Read the actual text (in either English or German). And then consult some of the scholarly literature (including the biography by Franz Mehring, Karl Marx: The Story of His Life, which remains after all these years one of the best, precisely because Mehring combines insights into Marx’s character with a sophisticated reading of Marx’s writings).

What you will find is not an essay that is antisemitic, whether straightforwardly or otherwise, but a critique of Bruno Bauer (and, implicitly, of Hegel) and an early argument in favor of “general human emancipation” as against merely “political emancipation”—an application of Ludwig Feurerbach’s notion of alienation, articulated long before Marx “discovers” communism and materialism.

In the first part, Marx criticizes Bauer for focusing on one aspect of emancipation (“Who is to emancipate? Who is to be emancipated?”) and forgetting about the other (“What kind of emancipation is in question? What conditions follow from the very nature of the emancipation that is demanded?”) and explains that political emancipation from religion (in the transition from the Christian state such as in Germany to the political state in its “completely developed form,” such as in North America) leaves religion in existence as a purely private matter, within civil society, based on the “rights of man.”

None of the so-called rights of man, therefore, go beyond egoistic man, beyond man as a member of civil society – that is, an individual withdrawn into himself, into the confines of his private interests and private caprice, and separated from the community. In the rights of man, he is far from being conceived as a species-being; on the contrary, species-life itself, society, appears as a framework external to the individuals, as a restriction of their original independence. The sole bond holding them together is natural necessity, need and private interest, the preservation of their property and their egoistic selves. . .

Hence, man was not freed from religion, he received religious freedom. He was not freed from property, he received freedom to own property.
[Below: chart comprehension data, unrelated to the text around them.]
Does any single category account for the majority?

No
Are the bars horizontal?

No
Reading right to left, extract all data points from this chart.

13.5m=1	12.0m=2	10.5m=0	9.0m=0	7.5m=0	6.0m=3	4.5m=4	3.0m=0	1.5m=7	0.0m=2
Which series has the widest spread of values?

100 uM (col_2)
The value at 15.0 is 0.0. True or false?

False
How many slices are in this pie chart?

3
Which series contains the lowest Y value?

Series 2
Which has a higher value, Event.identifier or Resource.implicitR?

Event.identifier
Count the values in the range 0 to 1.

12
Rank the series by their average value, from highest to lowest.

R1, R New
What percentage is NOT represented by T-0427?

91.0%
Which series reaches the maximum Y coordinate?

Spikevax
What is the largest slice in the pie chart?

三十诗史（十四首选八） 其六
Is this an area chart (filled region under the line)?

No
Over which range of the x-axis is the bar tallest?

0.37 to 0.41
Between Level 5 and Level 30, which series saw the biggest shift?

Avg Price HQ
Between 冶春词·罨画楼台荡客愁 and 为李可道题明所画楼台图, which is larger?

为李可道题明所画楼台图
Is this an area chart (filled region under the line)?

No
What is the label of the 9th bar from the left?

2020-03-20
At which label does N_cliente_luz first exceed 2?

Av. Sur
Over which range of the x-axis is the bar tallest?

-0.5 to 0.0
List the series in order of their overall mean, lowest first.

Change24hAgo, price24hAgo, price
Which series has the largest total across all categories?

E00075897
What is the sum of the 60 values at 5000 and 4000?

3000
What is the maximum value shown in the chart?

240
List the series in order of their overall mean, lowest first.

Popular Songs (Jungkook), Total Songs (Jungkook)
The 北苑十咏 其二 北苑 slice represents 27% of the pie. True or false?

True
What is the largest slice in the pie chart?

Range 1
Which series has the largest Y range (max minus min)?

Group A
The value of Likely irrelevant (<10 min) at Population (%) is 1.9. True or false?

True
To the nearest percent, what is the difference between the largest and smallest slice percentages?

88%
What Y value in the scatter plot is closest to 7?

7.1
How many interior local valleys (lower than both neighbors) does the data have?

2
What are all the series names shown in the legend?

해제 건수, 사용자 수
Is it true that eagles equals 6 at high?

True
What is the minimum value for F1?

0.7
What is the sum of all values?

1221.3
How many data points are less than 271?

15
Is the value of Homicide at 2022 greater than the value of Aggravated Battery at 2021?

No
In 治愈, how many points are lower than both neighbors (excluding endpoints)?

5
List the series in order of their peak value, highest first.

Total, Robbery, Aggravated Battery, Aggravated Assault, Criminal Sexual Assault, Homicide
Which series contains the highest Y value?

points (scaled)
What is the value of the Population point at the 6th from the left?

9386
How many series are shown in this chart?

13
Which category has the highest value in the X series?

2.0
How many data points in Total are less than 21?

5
He was not freed from the egoism of business, he received freedom to engage in business.

In the second part, Marx proceeds to contest Bauer’s reduction of Jewish emancipation to a purely religious question and to transform it into a fully social question.

Let us consider the actual, worldly Jew – not the Sabbath Jew, as Bauer does, but the everyday Jew.

Let us not look for the secret of the Jew in his religion, but let us look for the secret of his religion in the real Jew.

What is the secular basis of Judaism? Practical need, self-interest. What is the worldly religion of the Jew? Huckstering. What is his worldly God? Money.

Very well then! Emancipation from huckstering and money, consequently from practical, real Judaism, would be the self-emancipation of our time.

Far from providing evidence of Marx’s antisemitism, “On the Jewish Question” is precisely an argument in favor of social emancipation, for moving beyond a society in which “alienated man and alienated nature” have been converted “into alienable, vendible objects subjected to the slavery of egoistic need and to trading”—in other words, beyond capitalism.